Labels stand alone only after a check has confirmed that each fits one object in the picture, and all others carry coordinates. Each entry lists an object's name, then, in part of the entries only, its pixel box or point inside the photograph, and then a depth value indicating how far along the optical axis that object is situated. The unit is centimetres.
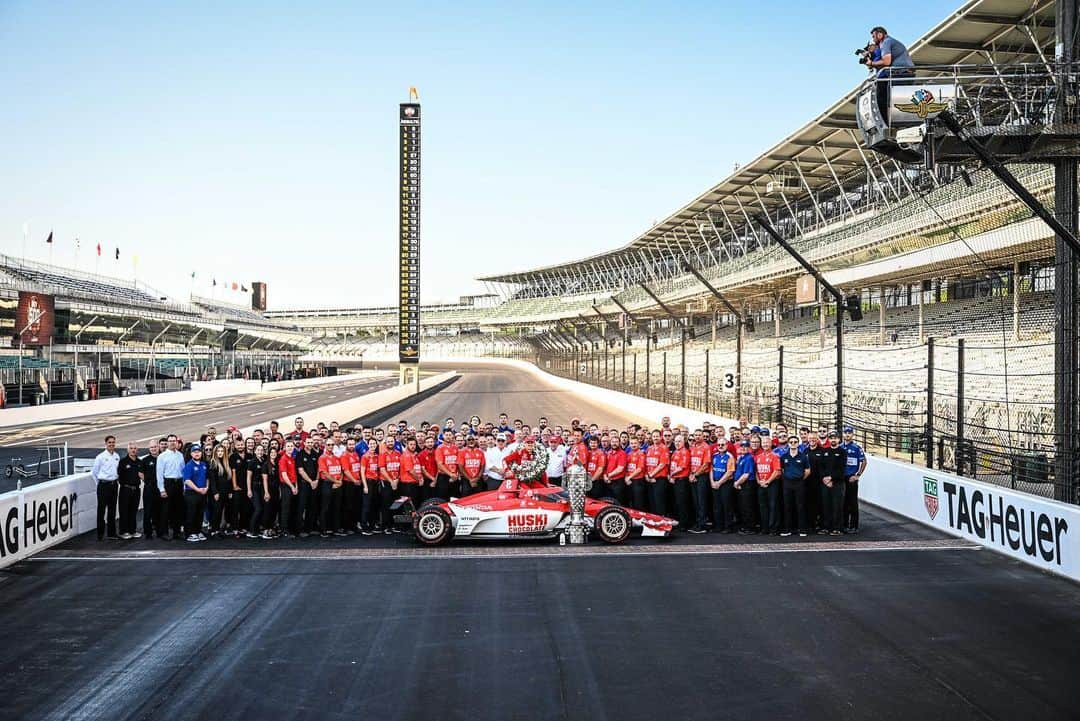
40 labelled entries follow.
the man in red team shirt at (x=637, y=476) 1389
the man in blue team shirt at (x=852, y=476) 1295
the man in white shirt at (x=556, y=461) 1465
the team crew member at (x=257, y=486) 1279
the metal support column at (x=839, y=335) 1689
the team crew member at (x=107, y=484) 1252
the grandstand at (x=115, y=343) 4597
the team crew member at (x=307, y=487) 1297
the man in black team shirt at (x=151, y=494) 1259
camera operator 1177
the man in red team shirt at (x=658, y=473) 1378
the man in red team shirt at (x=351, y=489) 1309
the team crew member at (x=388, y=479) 1343
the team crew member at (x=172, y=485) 1259
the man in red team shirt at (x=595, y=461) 1412
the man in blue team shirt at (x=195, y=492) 1266
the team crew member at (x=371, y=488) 1322
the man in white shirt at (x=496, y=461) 1443
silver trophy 1230
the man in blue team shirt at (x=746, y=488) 1323
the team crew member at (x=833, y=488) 1291
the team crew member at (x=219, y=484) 1272
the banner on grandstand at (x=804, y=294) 2652
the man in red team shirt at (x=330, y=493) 1295
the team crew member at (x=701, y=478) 1354
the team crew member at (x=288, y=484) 1288
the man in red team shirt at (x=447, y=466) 1401
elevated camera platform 1170
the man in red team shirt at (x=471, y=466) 1412
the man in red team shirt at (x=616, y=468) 1409
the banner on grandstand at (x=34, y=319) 4141
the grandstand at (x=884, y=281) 2147
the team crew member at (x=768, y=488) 1313
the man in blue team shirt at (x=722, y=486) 1332
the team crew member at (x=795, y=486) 1298
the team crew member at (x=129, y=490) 1255
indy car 1221
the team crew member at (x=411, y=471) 1359
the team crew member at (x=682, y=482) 1362
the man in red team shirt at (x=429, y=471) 1395
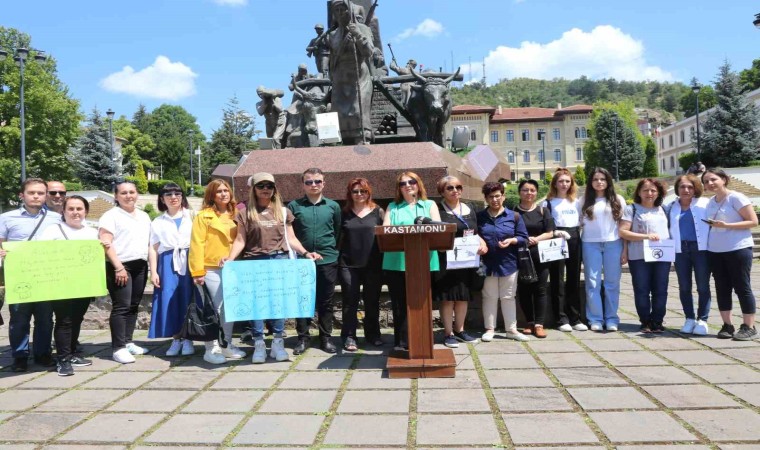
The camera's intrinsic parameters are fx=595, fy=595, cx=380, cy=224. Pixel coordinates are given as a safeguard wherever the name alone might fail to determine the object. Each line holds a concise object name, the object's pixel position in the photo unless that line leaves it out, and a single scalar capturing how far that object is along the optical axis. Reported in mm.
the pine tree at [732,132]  39469
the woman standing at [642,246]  5844
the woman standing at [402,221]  5109
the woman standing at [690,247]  5723
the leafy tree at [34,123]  38281
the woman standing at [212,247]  5090
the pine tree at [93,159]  40656
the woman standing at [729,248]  5434
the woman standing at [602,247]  5988
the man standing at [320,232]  5270
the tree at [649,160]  54906
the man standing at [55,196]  5410
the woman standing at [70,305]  4879
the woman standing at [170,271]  5426
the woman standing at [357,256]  5301
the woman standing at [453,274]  5430
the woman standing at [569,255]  6070
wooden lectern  4547
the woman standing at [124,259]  5219
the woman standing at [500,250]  5617
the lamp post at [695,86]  31188
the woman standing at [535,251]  5855
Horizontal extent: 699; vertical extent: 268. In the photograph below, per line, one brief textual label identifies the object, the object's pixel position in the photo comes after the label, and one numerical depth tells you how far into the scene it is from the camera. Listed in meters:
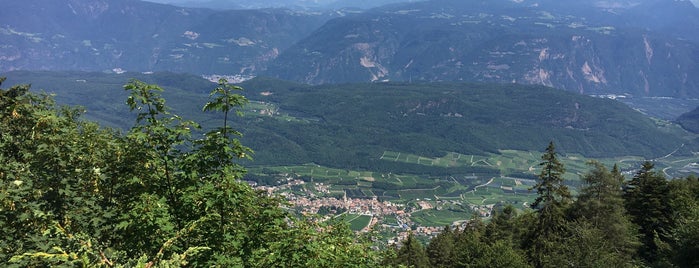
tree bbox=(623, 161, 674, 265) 36.03
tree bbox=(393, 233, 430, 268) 37.12
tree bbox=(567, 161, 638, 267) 25.61
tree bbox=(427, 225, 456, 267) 44.60
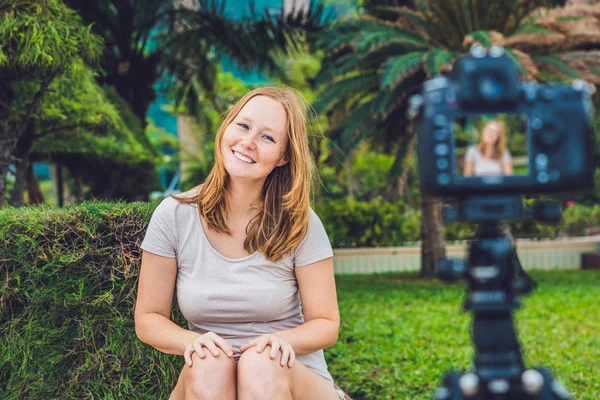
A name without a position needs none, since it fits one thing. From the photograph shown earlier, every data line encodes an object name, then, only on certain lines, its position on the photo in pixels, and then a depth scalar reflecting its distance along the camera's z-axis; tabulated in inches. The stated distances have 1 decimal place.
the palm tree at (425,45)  344.2
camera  52.1
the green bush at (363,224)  487.8
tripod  54.0
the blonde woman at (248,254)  90.5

→ **Problem requirements**
Everything in the entries except the pictures should be returned exactly as given.

→ **Completed task**
Labels stand alone only after a check has confirmed that each fits one object in the picture, and all others carry coordinates. Each entry lists an object's name, then, in part of the entries only, its pixel box or point inside the photograph, and then a depth value indicating how far along the optical axis that object is situated. The unit is centimetres.
40 labelled entries follow.
the man in red team shirt at (x=637, y=476) 1389
the man in blue team shirt at (x=852, y=476) 1295
the man in white shirt at (x=556, y=461) 1465
the team crew member at (x=257, y=486) 1279
the metal support column at (x=839, y=335) 1689
the team crew member at (x=107, y=484) 1252
the grandstand at (x=115, y=343) 4597
the team crew member at (x=307, y=487) 1297
the man in black team shirt at (x=151, y=494) 1259
camera operator 1177
the man in red team shirt at (x=658, y=473) 1378
the man in red team shirt at (x=351, y=489) 1309
the team crew member at (x=388, y=479) 1343
the team crew member at (x=172, y=485) 1259
the man in red team shirt at (x=595, y=461) 1412
the man in blue team shirt at (x=195, y=492) 1266
the team crew member at (x=371, y=488) 1322
the man in white shirt at (x=496, y=461) 1443
silver trophy 1230
the man in blue team shirt at (x=746, y=488) 1323
the team crew member at (x=833, y=488) 1291
the team crew member at (x=219, y=484) 1272
the banner on grandstand at (x=804, y=294) 2652
the man in red team shirt at (x=330, y=493) 1295
the team crew member at (x=701, y=478) 1354
the team crew member at (x=288, y=484) 1288
the man in red team shirt at (x=447, y=466) 1401
elevated camera platform 1170
the man in red team shirt at (x=471, y=466) 1412
the man in red team shirt at (x=616, y=468) 1409
the banner on grandstand at (x=34, y=319) 4141
the grandstand at (x=884, y=281) 2147
the team crew member at (x=768, y=488) 1313
the man in blue team shirt at (x=722, y=486) 1332
the team crew member at (x=795, y=486) 1298
the team crew member at (x=129, y=490) 1255
indy car 1221
the team crew member at (x=411, y=471) 1359
the team crew member at (x=682, y=482) 1362
the man in red team shirt at (x=429, y=471) 1395
The camera's intrinsic parameters are fx=595, fy=595, cx=380, cy=224. Pixel coordinates are given as a safeguard wherever the name alone might fail to determine the object. Each line holds a concise object name, the object's pixel position in the photo unless that line leaves it out, and a single scalar capturing how far that object is along the optical axis. Reported in mm.
the pine tree at [732,132]  39469
the woman standing at [642,246]  5844
the woman standing at [402,221]  5109
the woman standing at [690,247]  5723
the leafy tree at [34,123]  38281
the woman standing at [212,247]  5090
the pine tree at [93,159]  40656
the woman standing at [729,248]  5434
the woman standing at [602,247]  5988
the man standing at [320,232]  5270
the tree at [649,160]  54906
the man standing at [55,196]  5410
the woman standing at [70,305]  4879
the woman standing at [170,271]  5426
the woman standing at [357,256]  5301
the woman standing at [453,274]  5430
the woman standing at [569,255]  6070
wooden lectern  4547
the woman standing at [124,259]  5219
the woman standing at [500,250]  5617
the lamp post at [695,86]  31188
the woman standing at [535,251]  5855
Horizontal extent: 699; vertical extent: 268. In the photograph below, per line, one brief textual label identifies the object, the object's pixel position in the photo comes after the label, and one numerical depth tells you how far into the scene it is from the camera. Listed in meters:
tree bbox=(623, 161, 674, 265) 36.03
tree bbox=(393, 233, 430, 268) 37.12
tree bbox=(567, 161, 638, 267) 25.61
tree bbox=(427, 225, 456, 267) 44.60
A name without a position needs none, since it fits one thing. From the photograph shown earlier, every data line encodes an object name, then, only on certain lines, its position on the photo in pixels, and then a depth scalar reflecting its distance along the camera's z-axis; tabulated in inches. The stated distances have 1 decimal place.
the palm tree at (425,45)  344.2
camera  52.1
the green bush at (363,224)  487.8
tripod  54.0
the blonde woman at (248,254)  90.5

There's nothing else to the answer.